Is there any way for GPU-Z to save the graphics card's BIOS from the command-line?
If not, is there any other utility that can do it?

Note: I know I can save the BIOS using GPU-Z's GUI.  I am looking for a programmatic way through some API or script, i.e. without using the mouse.

Thanks,

Ozo.


----------



## Chewers (Mar 5, 2011)

Use Nvflash to save bios by cmd > nvflash --save filename.rom


----------



## OzoZoz (May 7, 2011)

I forgot to precise that it needs to support fermi (GTX 580) and run under Windows 7 64-bit.
I see that the latest NvFlash (v5.100.0.1) would probably support the GTX 580, but does not work under Windows.

The last NvFlash version that works under Windows is v5.95.0.1.  And from what I can read, that version would not support the GTX 580.   
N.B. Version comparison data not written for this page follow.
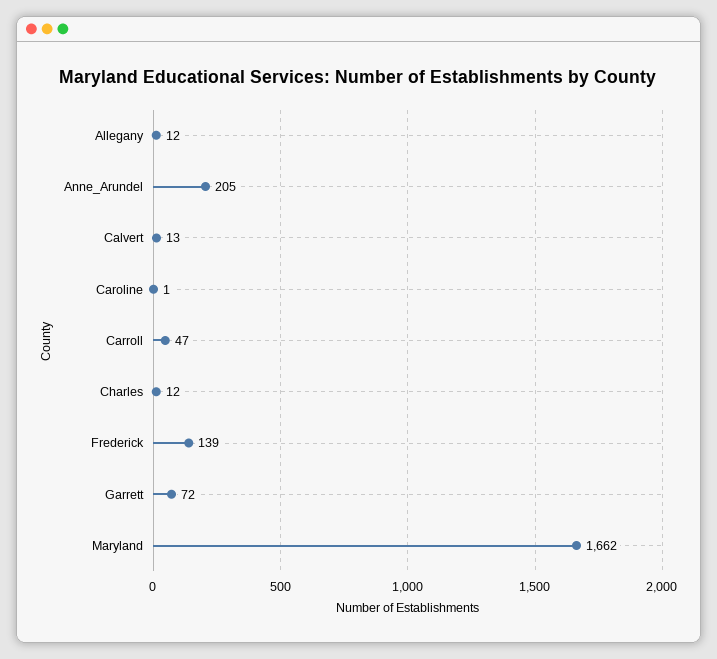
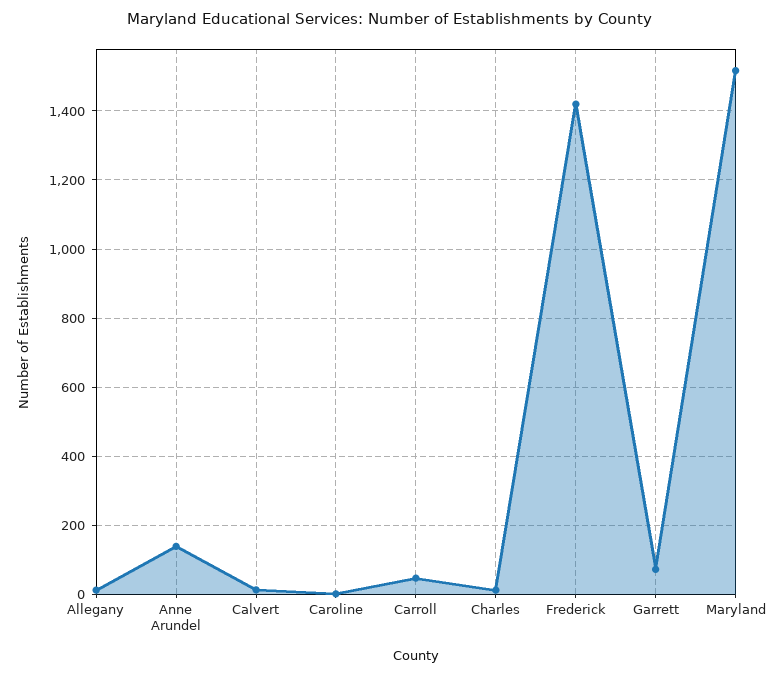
  {
    "Allegany": 12,
-   "Anne_Arundel": 205,
+   "Anne_Arundel": 140,
    "Calvert": 13,
    "Caroline": 1,
    "Carroll": 47,
    "Charles": 12,
-   "Frederick": 139,
+   "Frederick": 1420,
    "Garrett": 72,
-   "Maryland": 1662
+   "Maryland": 1520
  }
Is there any other way to dump the BIOS of a GTX 580 under Windows, and without using a mouse ?

Ozo


----------



## W1zzard (May 7, 2011)

are you sure nvflash for windows does not for gtx 580 ?


----------



## OzoZoz (May 7, 2011)

I must admit I did not try yet.  My GTX 580 is at work; I'll try on next Monday.
But I base my assumption on the release notes of NvFlash 5.100.0.1, which says: 

_"This version adds BIOS flashing support for NVIDIA GeForce GTX 580"_

Ref: http://www.techpowerup.com/downloads/1893/NVFlash_5.100.0.1.html

Maybe BIOS flashing with v5.95.0.1 won't work but BIOS "dump" feature would work ... (!?)

Note that I would also need support for other recent Geforce flavors, such as GTX 480 and GTX 560 Ti.  I hope v5.95.0.1 will support BIOS dump for all of them.

Thanks,

Ozo.


----------